▶ [TASK DESCRIPTION]
Which lines in the records contain the word "invoices"? Copy each of those lines in full.

▶ [DATASET RECORDS]
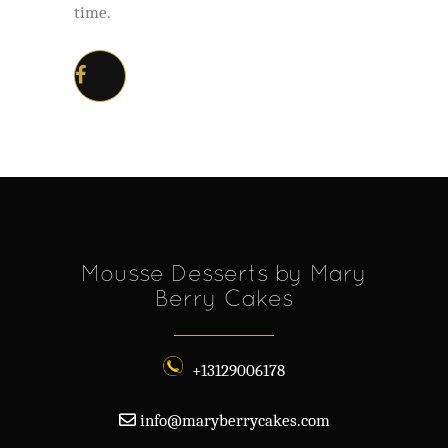
time.
Mousse Desserts by Mary
Berry Cakes
+13129006178
info@maryberrycakes.com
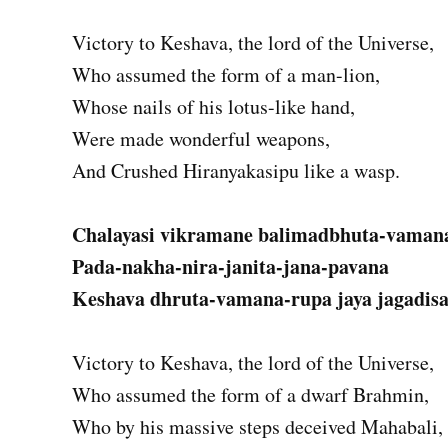
Victory to Keshava, the lord of the Universe,
Who assumed the form of a man-lion,
Whose nails of his lotus-like hand,
Were made wonderful weapons,
And Crushed Hiranyakasipu like a wasp.
Chalayasi vikramane balimadbhuta-vama
Pada-nakha-nira-janita-jana-pavana
Keshava dhruta-vamana-rupa jaya jagadis
Victory to Keshava, the lord of the Universe,
Who assumed the form of a dwarf Brahmin,
Who by his massive steps deceived Mahabali,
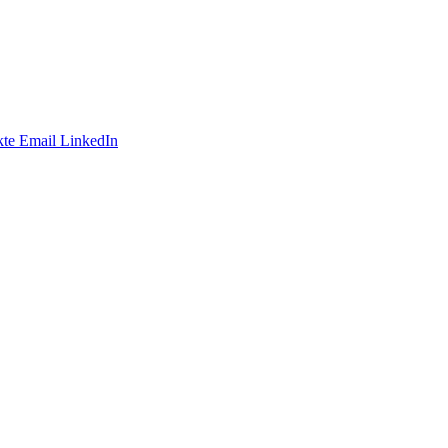
te
Email
LinkedIn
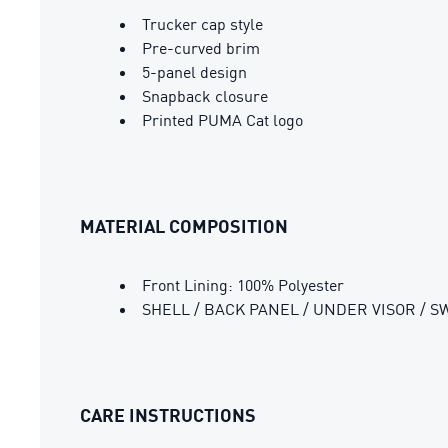
Trucker cap style
Pre-curved brim
5-panel design
Snapback closure
Printed PUMA Cat logo
MATERIAL COMPOSITION
Front Lining: 100% Polyester
SHELL / BACK PANEL / UNDER VISOR / S
CARE INSTRUCTIONS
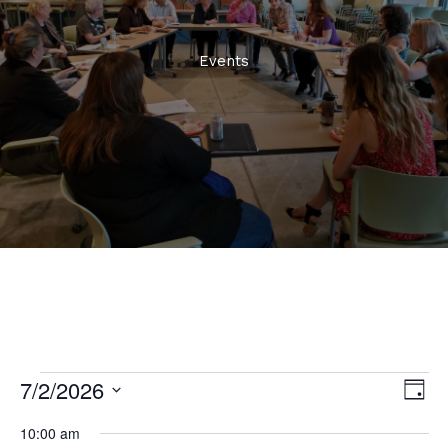
Events
7/2/2026
Events
Views
Even
Day
for
Naviga
View
Select
July
10:00 am
Navi
date.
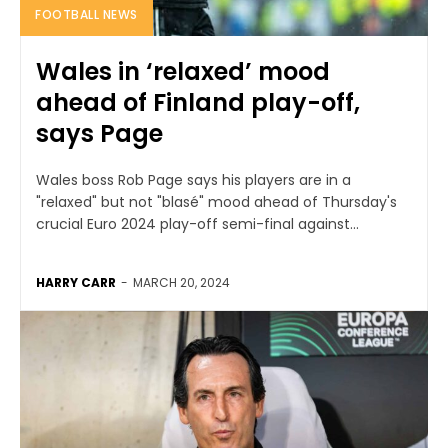
FOOTBALL NEWS
Wales in ‘relaxed’ mood
ahead of Finland play-off,
says Page
Wales boss Rob Page says his players are in a
"relaxed" but not "blasé" mood ahead of Thursday's
crucial Euro 2024 play-off semi-final against...
HARRY CARR
-
MARCH 20, 2024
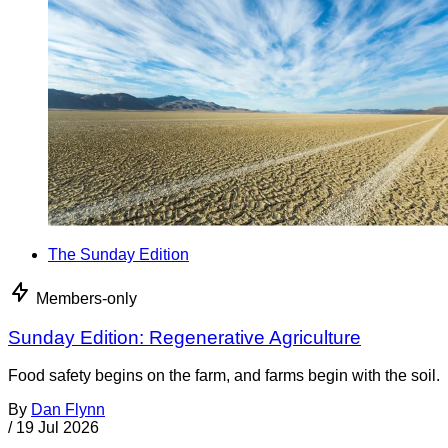
The Sunday Edition
Members-only
Sunday Edition: Regenerative Agriculture
Food safety begins on the farm, and farms begin with the soil.
By
Dan Flynn
/
19 Jul 2026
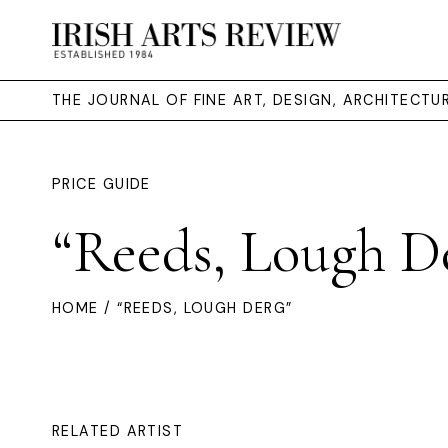
THE JOURNAL OF FINE ART, DESIGN, ARCHITECT
PRICE GUIDE
“Reeds, Lough D
HOME
/ “REEDS, LOUGH DERG”
RELATED ARTIST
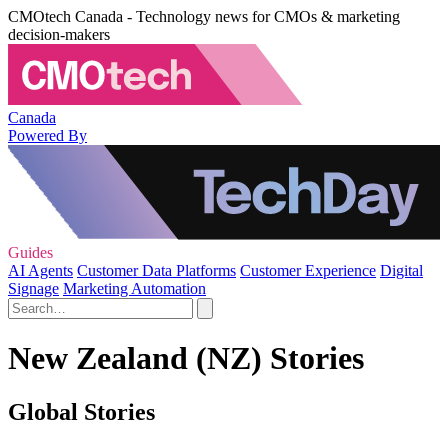
CMOtech Canada - Technology news for CMOs & marketing
decision-makers
Canada
Powered By
Guides
AI Agents
Customer Data Platforms
Customer Experience
Digital
Signage
Marketing Automation
New Zealand (NZ) Stories
Global Stories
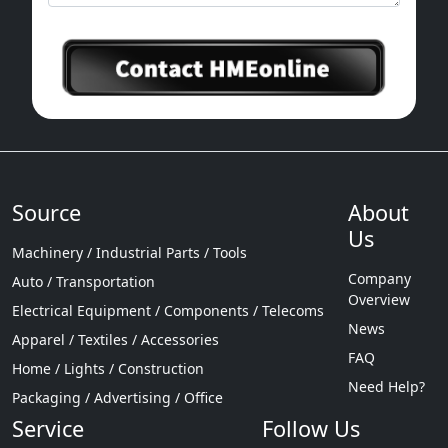
Source
About
Us
Machinery / Industrial Parts / Tools
Company
Auto / Transportation
Overview
Electrical Equipment / Components / Telecoms
News
Apparel / Textiles / Accessories
FAQ
Home / Lights / Construction
Need Help?
Packaging / Advertising / Office
Service
Follow Us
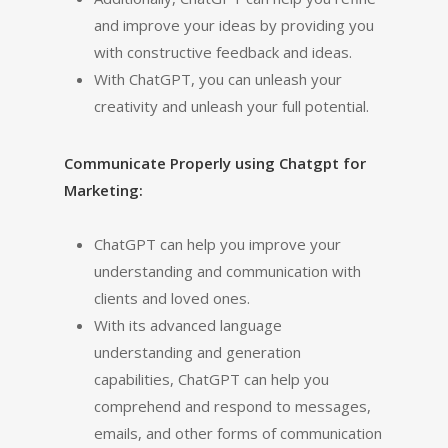
and improve your ideas by providing you
with constructive feedback and ideas.
With ChatGPT, you can unleash your
creativity and unleash your full potential.
Communicate Properly using Chatgpt for
Marketing:
ChatGPT can help you improve your
understanding and communication with
clients and loved ones.
With its advanced language
understanding and generation
capabilities, ChatGPT can help you
comprehend and respond to messages,
emails, and other forms of communication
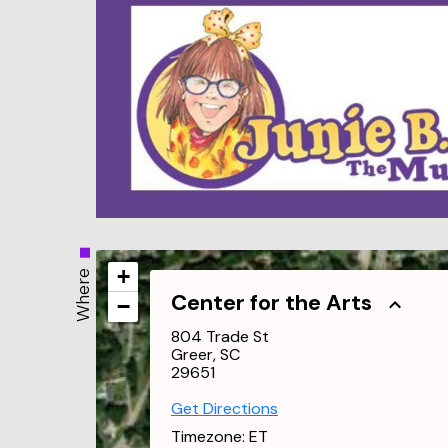
+
Where
Center for the Arts
−
804 Trade St
Greer, SC
29651
Get Directions
Timezone:
ET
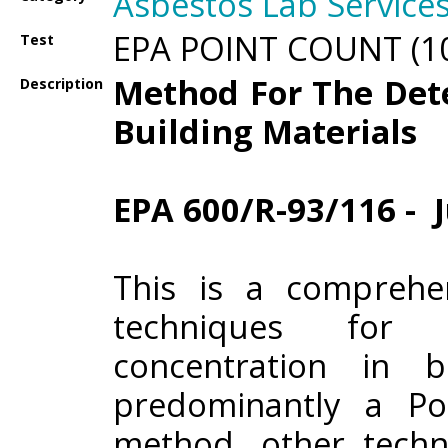
Asbestos Lab Service
EPA POINT COUNT (10
Test
Method For The Det
Description
Building Materials
EPA 600/R-93/116 - J
This is a comprehe
techniques for 
concentration in b
predominantly a Po
method, other techn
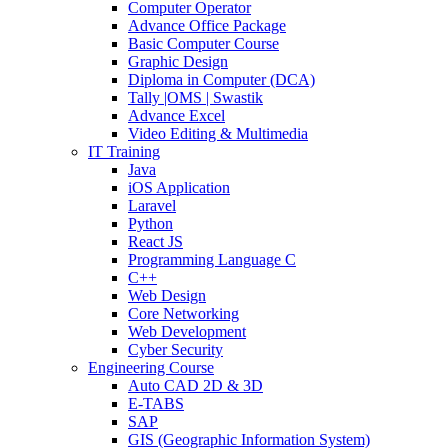
Computer Operator
Advance Office Package
Basic Computer Course
Graphic Design
Diploma in Computer (DCA)
Tally |OMS | Swastik
Advance Excel
Video Editing & Multimedia
IT Training
Java
iOS Application
Laravel
Python
React JS
Programming Language C
C++
Web Design
Core Networking
Web Development
Cyber Security
Engineering Course
Auto CAD 2D & 3D
E-TABS
SAP
GIS (Geographic Information System)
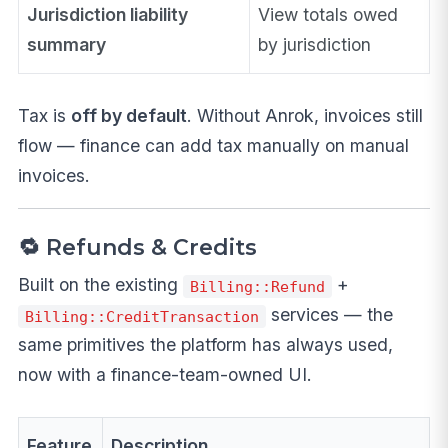
Jurisdiction liability
View totals owed
summary
by jurisdiction
Tax is
off by default
. Without Anrok, invoices still
flow — finance can add tax manually on manual
invoices.
🔁 Refunds & Credits
Built on the existing
+
Billing::Refund
services — the
Billing::CreditTransaction
same primitives the platform has always used,
now with a finance-team-owned UI.
Feature
Description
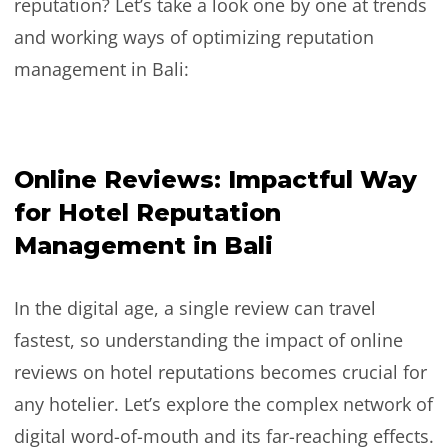
reputation? Let’s take a look one by one at trends
and working ways of optimizing reputation
management in Bali:
Online Reviews: Impactful Way
for Hotel Reputation
Management in Bali
In the digital age, a single review can travel
fastest, so understanding the impact of online
reviews on hotel reputations becomes crucial for
any hotelier. Let’s explore the complex network of
digital word-of-mouth and its far-reaching effects.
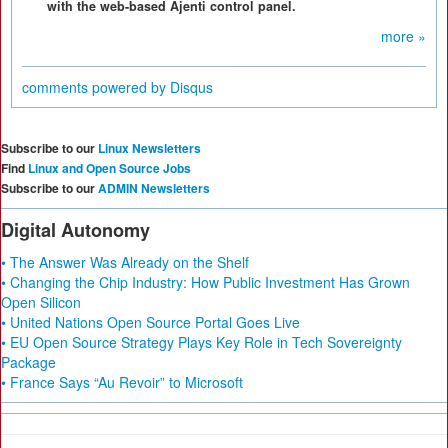
with the web-based Ajenti control panel.
more »
comments powered by
Disqus
Subscribe to our
Linux Newsletters
Find
Linux and Open Source Jobs
Subscribe to our
ADMIN Newsletters
Digital Autonomy
• The Answer Was Already on the Shelf
• Changing the Chip Industry: How Public Investment Has Grown
Open Silicon
• United Nations Open Source Portal Goes Live
• EU Open Source Strategy Plays Key Role in Tech Sovereignty
Package
• France Says “Au Revoir” to Microsoft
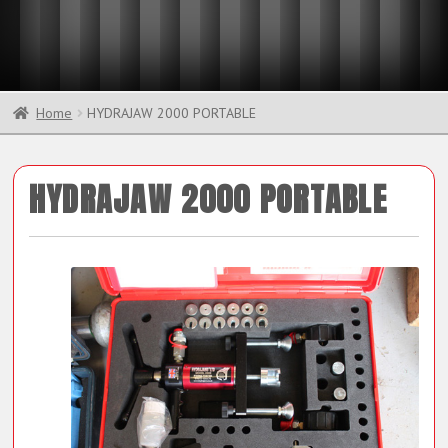
Home
HYDRAJAW 2000 PORTABLE
HYDRAJAW 2000 PORTABLE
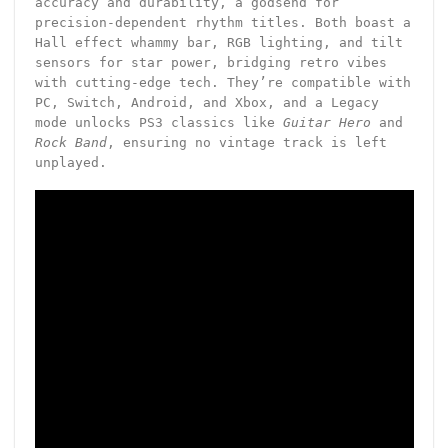
accuracy and durability, a godsend for
precision-dependent rhythm titles. Both boast a
Hall effect whammy bar, RGB lighting, and tilt
sensors for star power, bridging retro vibes
with cutting-edge tech. They’re compatible with
PC, Switch, Android, and Xbox, and a Legacy
mode unlocks PS3 classics like
Guitar Hero
and
Rock Band
, ensuring no vintage track is left
unplayed.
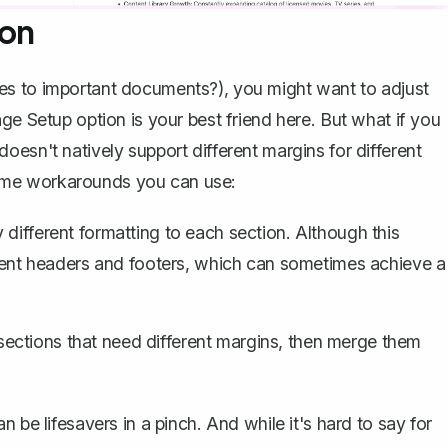
ion
es to important documents?), you might want to adjust
ge Setup option is your best friend here. But what if you
esn't natively support different margins for different
ome workarounds you can use:
 different formatting to each section. Although this
rent headers and footers
, which can sometimes achieve a
ections that need different margins, then merge them
 be lifesavers in a pinch. And while it's hard to say for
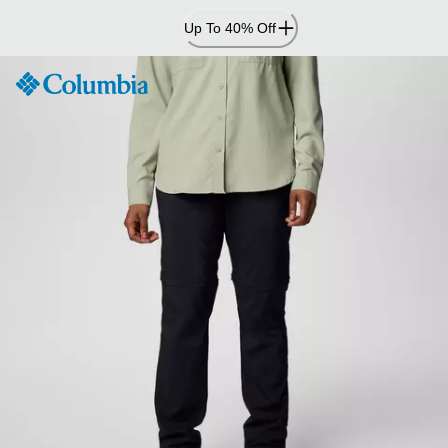
Skip
Up To 40% Off
to
Content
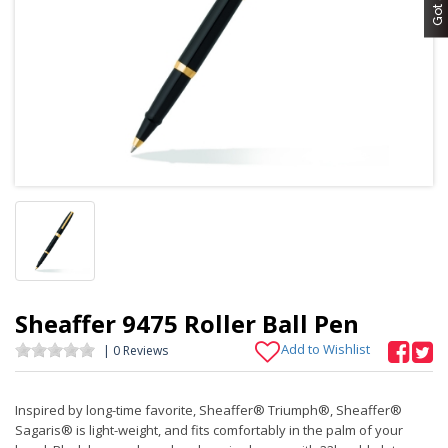
Sheaffer 9475 Roller Ball Pen
Add to Wishlist
| 0 Reviews
Inspired by long-time favorite, Sheaffer® Triumph®, Sheaffer®
Sagaris® is light-weight, and fits comfortably in the palm of your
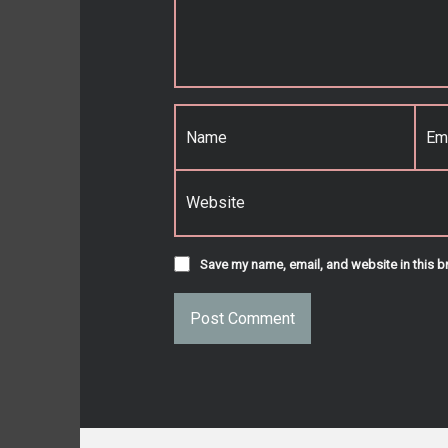
Name
*
Email
*
Website
Save my name, email, and website in this b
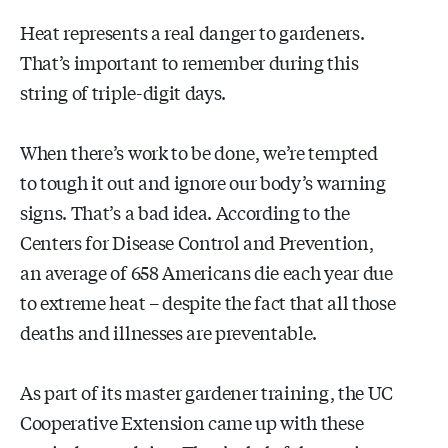
Heat represents a real danger to gardeners.
That’s important to remember during this
string of triple-digit days.
When there’s work to be done, we’re tempted
to tough it out and ignore our body’s warning
signs. That’s a bad idea. According to the
Centers for Disease Control and Prevention,
an average of 658 Americans die each year due
to extreme heat – despite the fact that all those
deaths and illnesses are preventable.
As part of its master gardener training, the UC
Cooperative Extension came up with these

▶ [OUTPUT]
. Without Anrok, invoices still
invoices.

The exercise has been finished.